The changes, which they attribute in part to the immune system’s inflammatory response to the virus, were more pronounced in patients with severe COVID-19, they reported in the journal Metabolism https://www.metabolismjournal.com/article/S0026-0495 ( 22)00114-7/full text. In test-tube experiments, dexamethasone — known to benefit hospitalized patients with COVID-19 — helped mitigate the virus’ adverse effects on genes.

The new findings could provide a clue as to why some patients develop metabolic complications such as insulin resistance, hyperglycemia, hyperlipidemia and diabetes recurrence during or after COVID-19, the researchers said.

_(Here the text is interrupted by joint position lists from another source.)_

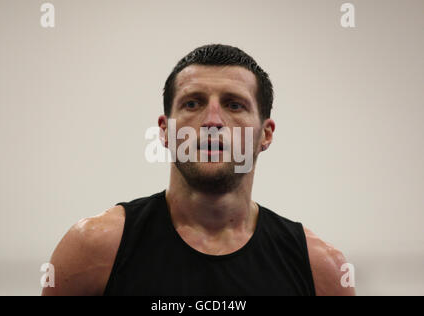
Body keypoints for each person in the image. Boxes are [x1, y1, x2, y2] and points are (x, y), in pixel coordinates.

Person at [42, 44, 355, 296]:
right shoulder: (95, 248)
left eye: (234, 105)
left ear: (266, 133)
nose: (212, 121)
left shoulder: (319, 269)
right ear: (165, 131)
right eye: (193, 104)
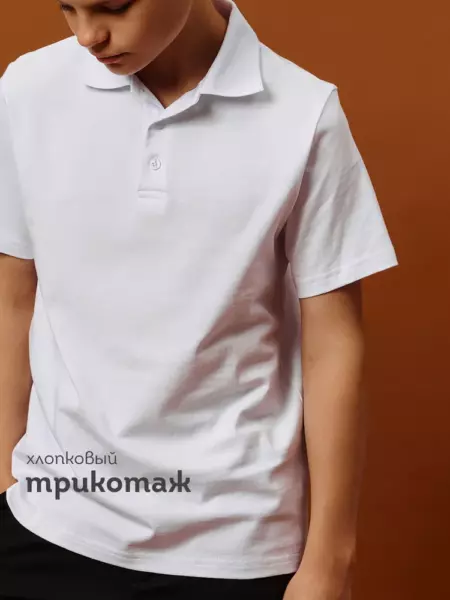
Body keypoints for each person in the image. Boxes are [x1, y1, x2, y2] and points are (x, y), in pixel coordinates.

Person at [0, 0, 398, 599]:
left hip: (232, 548)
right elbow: (14, 293)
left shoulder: (302, 114)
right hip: (48, 520)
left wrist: (330, 561)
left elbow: (333, 344)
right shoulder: (29, 89)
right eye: (68, 8)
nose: (87, 35)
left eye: (113, 7)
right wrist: (5, 477)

New data supports 5 days of isolation plus 5 days of masking

A new study supports current guidelines, which call for a five-day isolation period for COVID-19 infections, followed by five days of strict masking to prevent transmission of cases that remain culturally positive, researchers said.

Researchers at the Boston University School of Medicine collected daily nasal swabs for at least 10 days from 92 vaccinated college students and staff infected with the Delta or Omicron variants of the coronavirus for analysis with PCR and with the type of rapid antigen tests that are available to use at home. Among those young and otherwise healthy adults, just 17% tested positive after five days, and none were infectious more than 12 days after symptom onset, the researchers reported in Clinical Infectious Diseases https://academic.oup.com/cid/ advance-article/doi/10.1093/cid/ciac510/6614634. Results were similar regardless of variant or vaccine booster status, and negative rapid antigen tests were highly reliable, according to the report.

While rapid antigen testing “can ensure the absence of infectivity … a full 10 days is required to prevent transmission from the 17 percent of individuals who remain culture-positive after isolation,” said study leader Dr. Tara Bouton in a statement.